Would you know what a Chinese Privet is? You most likely have it in your yard or up against a building or a fence. It was introduced into this country in 1852. It was imported because they make a great looking hedge for privacy and adornment or decoration.

Did you know that the berries are poisonous when they become ripe? They are known to the people in the conservation business as “invasive species.”

Chinese Privet: A bush often used for hedges. It is a bush with small, dark green leaves that is often used for hedges.

Pam Hoskins of the United States Department of Agriculture, Natural Resources Conservation Service (USDA-NRCS) held a meeting to introduce a new project to slowly replace this plant; no she is not advocating the termination of this species by herbicide, but by edging out this plant with native species of plants; sort of like attrition.

Hoskins, with the help of the Stones River Watershed Association and horticultural students from classes taught by Courtney Nichols of Cannon County High School will have as their initial project, the planting and maintaining of  native species of flowers, plants and trees in Dillon Park.

Hoskins explains that the reason no herbicide will be used is that a lot of these bushes are growing alongside the Stones River (thus riparian) here in Cannon County.

No one involved with the project wants to endanger the water with poisons. Cannon County gets all its water from the Stones River.

Hoskin said the plant “has no known enemy” and is resistant to insects, and lets nothing grow beneath it.  The one thing that it does do at this time is to slow down the amount of erosion on the river banks because of its massive root system. That is also why it is not just eradicated; doing so without another plant to replace it would cause the river banks to drop off into the river and wash away with the current.

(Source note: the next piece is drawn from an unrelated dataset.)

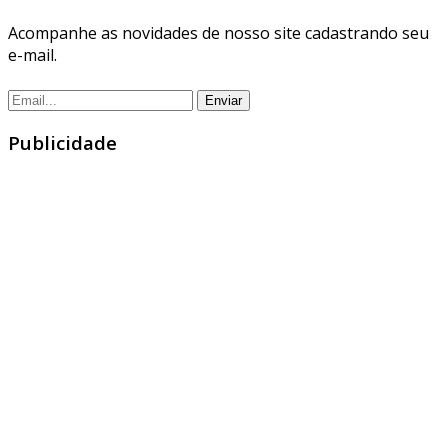
Acompanhe as novidades de nosso site cadastrando seu
e-mail.
Publicidade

Students from the horticultural classes gave a power point demonstration on what action that will be taken to bring about the change needed to stop the encroachment of the plant. They along with many volunteers will be planting native plants and trees, flowers and grasses beside the Chinese invader, we cannot lose our rich supply of native flora to the imported plants that are endangering the growth of our native plants. Allison and Amelia Higgins and Ryan Haley were those students.

Stones River Watershed Association is a partner in the project. Locally Neal Applebaum will be the liaison in this venture. He is bringing with him those of them who have already contributed so much for the preservation of the waterway known as Stones River. The Stones River starts right here in Cannon County and is a large contributor to Percy Priest Lake where the river ends on the outside of Nashville.

At the meeting was another member of the Watershed Association, Terri Hogan, who works with the Stones River National Battlefield in Murfreesboro. Ms. Hogan monitors “invasive species” on that reservation. She spoke at this meeting telling about the plant that rapidly grows and is in most if not all the Southeastern United States because of ideal growing conditions for the plant.

The residents of Woodbury and Cannon County will be seeing a lot if work around Dillon Park for upcoming months; if you would like to volunteer to help you can contact Pam Hoskins at the USDA office on Old McMinnville Highway, right before you get to the Cannon Manor.

Members of the local conservation association were on hand to watch this demonstration. They were David George, Russell Vance, Joe Young and Mark Barker. All these men are successful farmers here in the county and know of this plant first hand on their farms. Bob Melton was also in attendance as well as Kathy Daugherty of the Hull-York Lakeland Resource and Conservation and Development. (www.hylrcd.org.)